Pronunciation: zoo-OH-long
Meaning: Zuo dragon
Author/s: Choiniere et al . (2010)
Synonyms: None known
First Discovery: Xinjiang, China
Discovery Chart Position: #740
Zuolong salleei
(Sallee's Zuo dragon)Etymology
Zuolong is derived from "Zuo" (in honor of General Zuo Zongtang [previously romanized as Tso Tsung-tang] who smashed several uprisings and recaptured Xinjiang from rebels during the Qing dynasty) and the Chinese "long" (dragon). Military heroics aside, "General Tso" is most famous for the "Chinese" chicken dish named after him, which is about as Chinese as pizza or apple pie. Apparently, the original and much different dish was created by Peng Chang-kuei (aka Peng Jia) who fled to New York in 1973 via Taiwan to avoid the Chinese civil war, but super-sugared the sauce to appeal to the American palate. When he returned to Hunan with this and other Americanized dishes in the 1990s his new restaurant failed miserably because they were far too sweet for the locals. Perhaps unsurprisingly, the dish is a complete mystery to anyone from Zuo's home province of Henan and doesn't get so much as a passing mention in cookery books from the area. Imigrant chef T.T. Wang also claims to have created the dish in 1972, though he seduced New Yorkers further by deep frying the chicken.

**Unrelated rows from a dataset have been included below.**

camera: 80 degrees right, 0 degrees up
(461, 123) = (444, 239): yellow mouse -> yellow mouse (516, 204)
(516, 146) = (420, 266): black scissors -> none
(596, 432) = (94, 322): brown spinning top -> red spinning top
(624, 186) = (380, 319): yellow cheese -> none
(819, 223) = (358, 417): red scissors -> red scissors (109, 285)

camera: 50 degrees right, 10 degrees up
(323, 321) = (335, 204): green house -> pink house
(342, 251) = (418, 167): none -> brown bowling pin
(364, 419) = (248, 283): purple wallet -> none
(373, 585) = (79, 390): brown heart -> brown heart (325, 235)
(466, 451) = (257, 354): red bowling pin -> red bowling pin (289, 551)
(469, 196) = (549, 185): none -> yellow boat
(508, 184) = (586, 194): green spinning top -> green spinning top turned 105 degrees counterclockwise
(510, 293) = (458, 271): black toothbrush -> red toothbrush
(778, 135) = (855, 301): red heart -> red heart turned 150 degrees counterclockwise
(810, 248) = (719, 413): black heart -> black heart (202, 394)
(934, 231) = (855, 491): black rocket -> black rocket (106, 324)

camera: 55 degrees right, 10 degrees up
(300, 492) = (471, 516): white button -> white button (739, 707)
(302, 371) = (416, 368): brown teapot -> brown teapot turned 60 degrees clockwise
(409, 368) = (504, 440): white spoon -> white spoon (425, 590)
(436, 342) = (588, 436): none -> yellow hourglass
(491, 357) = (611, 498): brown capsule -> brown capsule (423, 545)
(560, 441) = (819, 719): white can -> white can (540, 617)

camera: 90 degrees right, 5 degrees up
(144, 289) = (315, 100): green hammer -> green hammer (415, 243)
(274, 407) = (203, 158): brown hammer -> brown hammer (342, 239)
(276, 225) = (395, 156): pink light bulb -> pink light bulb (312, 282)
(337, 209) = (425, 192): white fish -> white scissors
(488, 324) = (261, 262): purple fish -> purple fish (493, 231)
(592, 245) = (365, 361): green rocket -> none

We have it on good authority that Wang's dish was originally called "General Ching's chicken", but somewhere down the line both versions seem to have merged, resulting in the calorie-packed sticky-sweet concoction that we know as "General Tso's chicken" today.
The species epithet, sallei, honors Hilmar Sallee, who left research funding in his will.
Discovery
The remains of Zuolong were discovered at Wucaiwan in the upper part of the Shishugou Formation, Junggar Basin, Xinjiang, China, by the Sino-American field expedition of 2001.
The holotype (IVPP V15912) is a partial skull and skeleton including three teeth, five neck, four back, five sacral, and eight tail vertebrae, some arm bones, a partial hip, both thighs, the right shin, a partial left shank, and some foot bones.